Me apresuro a salir, cargado con el periódico adquirido con
anterioridad, el pan y la leche, pero antes vuelvo la cabeza, no hacia
la ventana exterior, sino a la que da al patio de la corrala, interior.
Allí estaba mi Zahir: Sobre la pared enjalbegada, a pleno sol, justo debajo de un ventanuco enrejado en cruz.
Una inocente mancha oscura y mate, informe, demasiado grande, en una
vertical imposible: ¿Una gota de sangre estrellada contra la
pared? ¡Qué idea más novelesca!
¿Reciente? No lo podía saber; por la distancia, y porque
esa ventana que daba a la corrala estaba habitualmente tapada por una
fila de expositores que marcaban dos estrechos pasillos oscuros cuyo
contenido no puedo ni sospechar, estantes que se intuían al
fondo, pegados a la pared, una cámara frigorífica ( otra
vez “Hay botes fríos”, y una flecha dibujada con
bolígrafo señalando la cámara) y una torre de
cajas de botellas vacías de refrescos, que aquel día no
estaban.
Éstas habitualmente tapaban la ventana y sumían el
pasillo interior en oscuridad perenne, mitigada tan sólo por la
débil luz de una única bombilla desnuda.
Por otro lado, estábamos en junio, cerca del solsticio de
verano, para el que faltaban unas dos semanas: El sol se aproximaba
ahora a su máximo recorrido, y quizá antes no
podía iluminar ese lienzo de muro en forma directa.

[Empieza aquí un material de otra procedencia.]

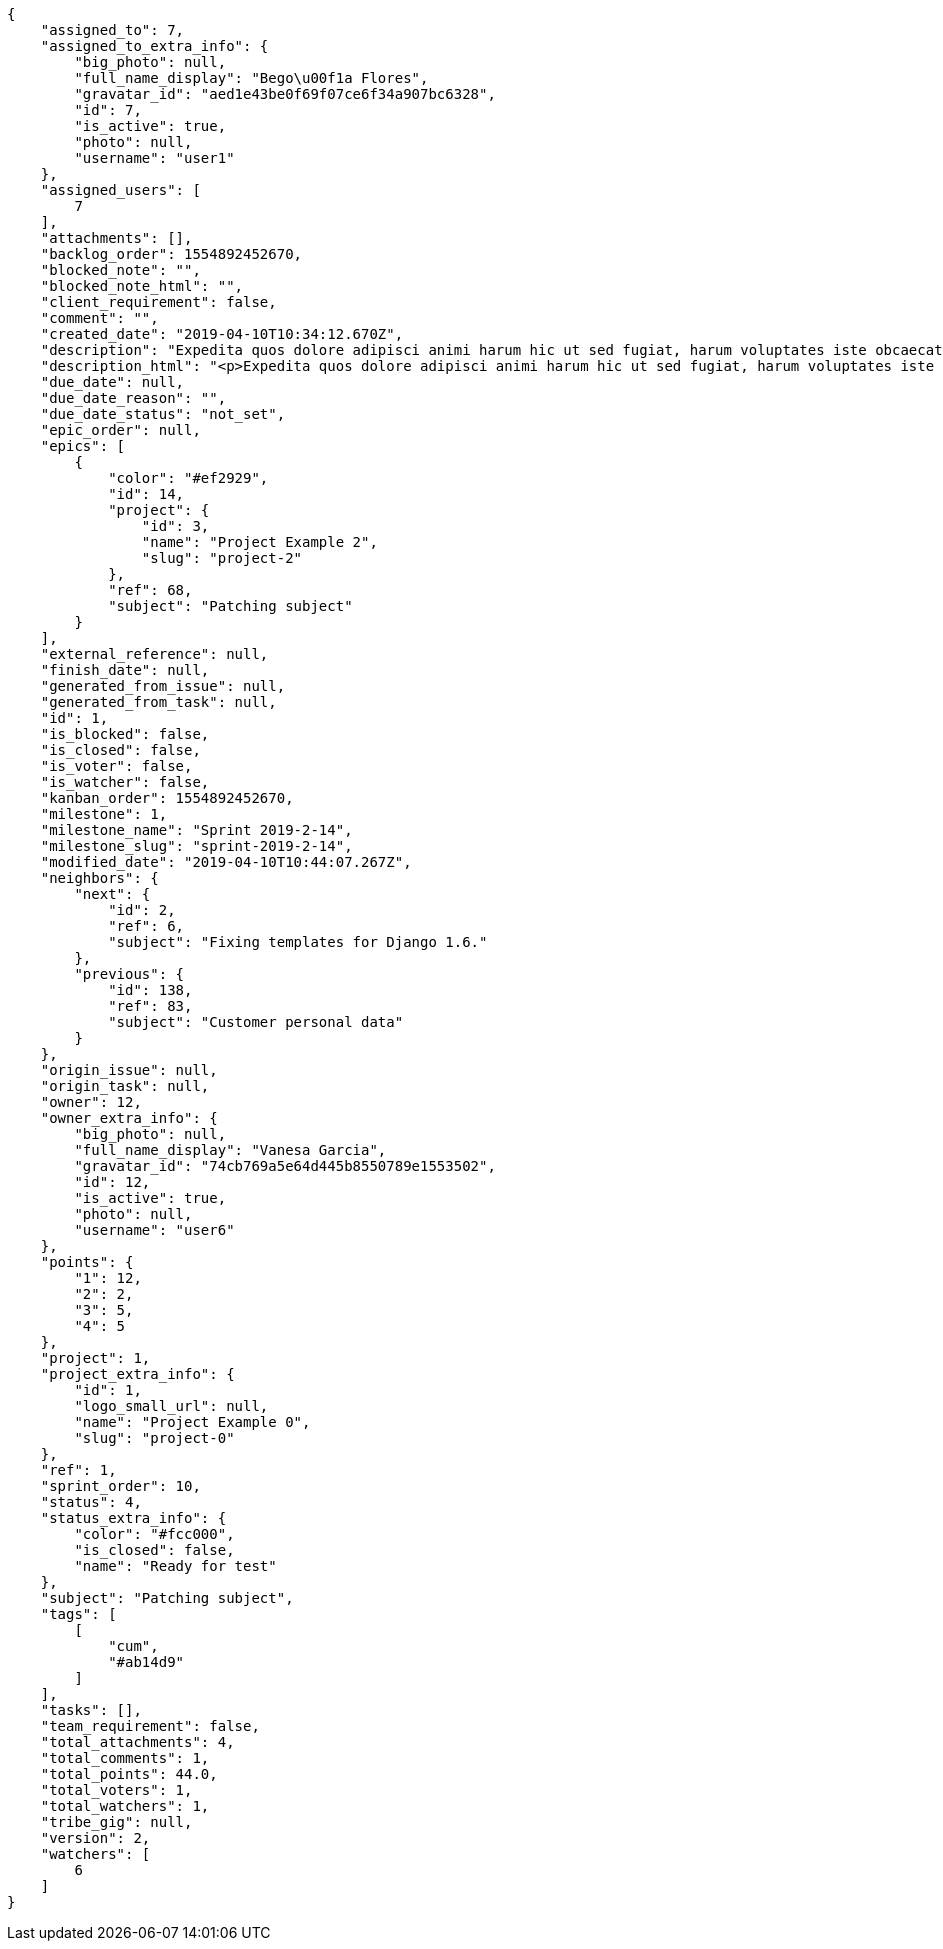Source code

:[source,json]
----
{
    "assigned_to": 7,
    "assigned_to_extra_info": {
        "big_photo": null,
        "full_name_display": "Bego\u00f1a Flores",
        "gravatar_id": "aed1e43be0f69f07ce6f34a907bc6328",
        "id": 7,
        "is_active": true,
        "photo": null,
        "username": "user1"
    },
    "assigned_users": [
        7
    ],
    "attachments": [],
    "backlog_order": 1554892452670,
    "blocked_note": "",
    "blocked_note_html": "",
    "client_requirement": false,
    "comment": "",
    "created_date": "2019-04-10T10:34:12.670Z",
    "description": "Expedita quos dolore adipisci animi harum hic ut sed fugiat, harum voluptates iste obcaecati totam eos deleniti, dolores quo nemo quibusdam? Dolorum expedita veniam eveniet numquam officiis laudantium? Voluptate voluptas molestiae necessitatibus id facilis animi odit dolores enim, maxime cupiditate perspiciatis modi odit eveniet ullam. Consequuntur doloremque sit deserunt earum corrupti architecto eveniet quis amet obcaecati, non ex amet rerum aut facere rem vel delectus fugit tempora nobis, ut debitis ipsam alias iure tenetur, quae voluptatem illum tenetur porro voluptas doloribus, obcaecati corporis porro neque itaque temporibus nulla unde quas tempora.",
    "description_html": "<p>Expedita quos dolore adipisci animi harum hic ut sed fugiat, harum voluptates iste obcaecati totam eos deleniti, dolores quo nemo quibusdam? Dolorum expedita veniam eveniet numquam officiis laudantium? Voluptate voluptas molestiae necessitatibus id facilis animi odit dolores enim, maxime cupiditate perspiciatis modi odit eveniet ullam. Consequuntur doloremque sit deserunt earum corrupti architecto eveniet quis amet obcaecati, non ex amet rerum aut facere rem vel delectus fugit tempora nobis, ut debitis ipsam alias iure tenetur, quae voluptatem illum tenetur porro voluptas doloribus, obcaecati corporis porro neque itaque temporibus nulla unde quas tempora.</p>",
    "due_date": null,
    "due_date_reason": "",
    "due_date_status": "not_set",
    "epic_order": null,
    "epics": [
        {
            "color": "#ef2929",
            "id": 14,
            "project": {
                "id": 3,
                "name": "Project Example 2",
                "slug": "project-2"
            },
            "ref": 68,
            "subject": "Patching subject"
        }
    ],
    "external_reference": null,
    "finish_date": null,
    "generated_from_issue": null,
    "generated_from_task": null,
    "id": 1,
    "is_blocked": false,
    "is_closed": false,
    "is_voter": false,
    "is_watcher": false,
    "kanban_order": 1554892452670,
    "milestone": 1,
    "milestone_name": "Sprint 2019-2-14",
    "milestone_slug": "sprint-2019-2-14",
    "modified_date": "2019-04-10T10:44:07.267Z",
    "neighbors": {
        "next": {
            "id": 2,
            "ref": 6,
            "subject": "Fixing templates for Django 1.6."
        },
        "previous": {
            "id": 138,
            "ref": 83,
            "subject": "Customer personal data"
        }
    },
    "origin_issue": null,
    "origin_task": null,
    "owner": 12,
    "owner_extra_info": {
        "big_photo": null,
        "full_name_display": "Vanesa Garcia",
        "gravatar_id": "74cb769a5e64d445b8550789e1553502",
        "id": 12,
        "is_active": true,
        "photo": null,
        "username": "user6"
    },
    "points": {
        "1": 12,
        "2": 2,
        "3": 5,
        "4": 5
    },
    "project": 1,
    "project_extra_info": {
        "id": 1,
        "logo_small_url": null,
        "name": "Project Example 0",
        "slug": "project-0"
    },
    "ref": 1,
    "sprint_order": 10,
    "status": 4,
    "status_extra_info": {
        "color": "#fcc000",
        "is_closed": false,
        "name": "Ready for test"
    },
    "subject": "Patching subject",
    "tags": [
        [
            "cum",
            "#ab14d9"
        ]
    ],
    "tasks": [],
    "team_requirement": false,
    "total_attachments": 4,
    "total_comments": 1,
    "total_points": 44.0,
    "total_voters": 1,
    "total_watchers": 1,
    "tribe_gig": null,
    "version": 2,
    "watchers": [
        6
    ]
}
----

Era la inhabitual luz solar lo que atrajo mi vista; tuvo que ser eso.
Aquella pared corta formaba un estrecho entrante dentro del patio. Un
pasillo interior descubierto al que asomaba en su fondo cegado la
ventana de la tienda, que se adosaba a otro amplio pasillo -cubierto
éste- acceso por la puerta principal de la calle al patio
comunitario de la corrala, de la que formaba parte la tienda.

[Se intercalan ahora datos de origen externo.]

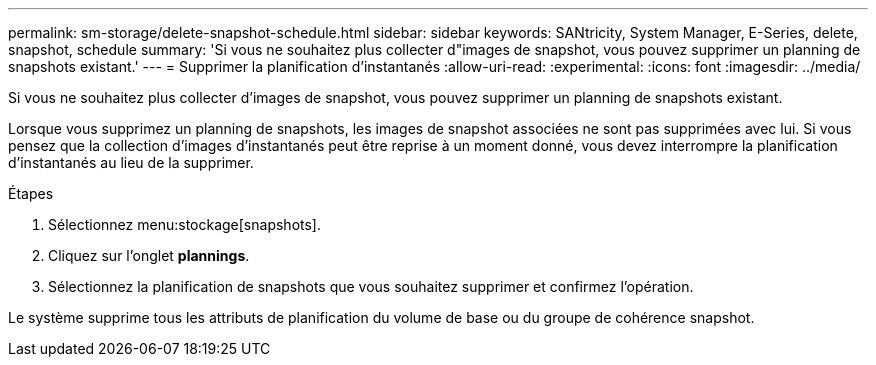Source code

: ---
permalink: sm-storage/delete-snapshot-schedule.html 
sidebar: sidebar 
keywords: SANtricity, System Manager, E-Series, delete, snapshot, schedule 
summary: 'Si vous ne souhaitez plus collecter d"images de snapshot, vous pouvez supprimer un planning de snapshots existant.' 
---
= Supprimer la planification d'instantanés
:allow-uri-read: 
:experimental: 
:icons: font
:imagesdir: ../media/


[role="lead"]
Si vous ne souhaitez plus collecter d'images de snapshot, vous pouvez supprimer un planning de snapshots existant.

Lorsque vous supprimez un planning de snapshots, les images de snapshot associées ne sont pas supprimées avec lui. Si vous pensez que la collection d'images d'instantanés peut être reprise à un moment donné, vous devez interrompre la planification d'instantanés au lieu de la supprimer.

.Étapes
. Sélectionnez menu:stockage[snapshots].
. Cliquez sur l'onglet *plannings*.
. Sélectionnez la planification de snapshots que vous souhaitez supprimer et confirmez l'opération.


Le système supprime tous les attributs de planification du volume de base ou du groupe de cohérence snapshot.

El oscuro tragaluz bajo el que el coloreado Zahir había llamado
mi atención no mostraba el pasillo de entrada a la corrala, que
no poseía más iluminación que la del portón
principal y la luz del patio por el otro extremo, y sólo
disponía en sus paredes encaladas de dos postigos estrechos,
enfrentados, que daban a sendos trasteros o almacenes; sin duda no a
viviendas por la escasez de superficie.
A uno de ellos, el izquierdo, correspondía el ventanuco que daba
al recodo interior del patio que se veía desde la tienda.

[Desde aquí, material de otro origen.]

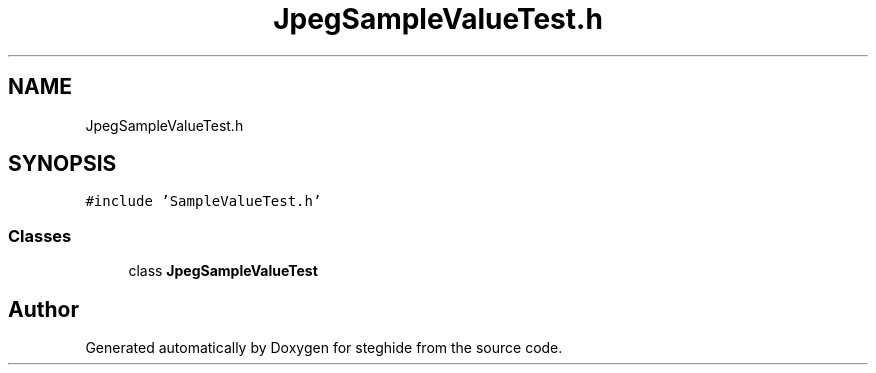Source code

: .TH "JpegSampleValueTest.h" 3 "Thu Aug 17 2017" "Version 0.5.1" "steghide" \" -*- nroff -*-
.ad l
.nh
.SH NAME
JpegSampleValueTest.h
.SH SYNOPSIS
.br
.PP
\fC#include 'SampleValueTest\&.h'\fP
.br

.SS "Classes"

.in +1c
.ti -1c
.RI "class \fBJpegSampleValueTest\fP"
.br
.in -1c
.SH "Author"
.PP 
Generated automatically by Doxygen for steghide from the source code\&.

Luego supe qué había dentro.
En cualquier caso, estoy ya hablando de hechos que comprobé
posteriormente, porque nunca se me había ocurrido traspasar el
umbral de la corrala, ni encontraba motivo alguno para hacerlo, ya que
tampoco era diferente de muchas otras.
Aquella mañana, como siempre, salí rápidamente con
mi carga de pan del día. Sospecho que ante la mirada divertida
de Mila y su vecina, a las que murmuré un
tímido–“Hasta luego”- que se vio correspondido
en forma apresurada, cantarina y chillona, en dueto:
-“¡Hasta mañana!”-, casi sin interrumpir su
charla:
-()... pero ese chico, ¿no estaba estudiando en Madrid?, pues
por eso!- seguía Mila. -Ay, Hermosa! ¡Cómo sois
ahora!...- la vecina.
¿Por qué, me pregunté, si yo dije hasta luego, que
quiere ser indefinido, me contestan con un hasta mañana, que ya
presupone una seguridad que yo, desde luego, no tengo? Me halaga, sin
embargo, aunque me confunde.
Creo que aquí me miraron las dos, porque sentí sus ojos
sobre mi espalda,... y por un sospechoso silencio momentáneo,
pero yo ya estaba en la calle, buscando la corta sombra de los
edificios para aliviar el camino de retorno por la terrible estepa
castellana a lo que mi casera definía -para elevar el alquiler-,
como apartamento amueblado.
Con una obsesión inconsciente, aún sin desencadenar.
Aún no había caído bajo el influjo de la marca,
del Zahir, pero indudablemente se había instalado en mi
interior, al acecho de ser invocado.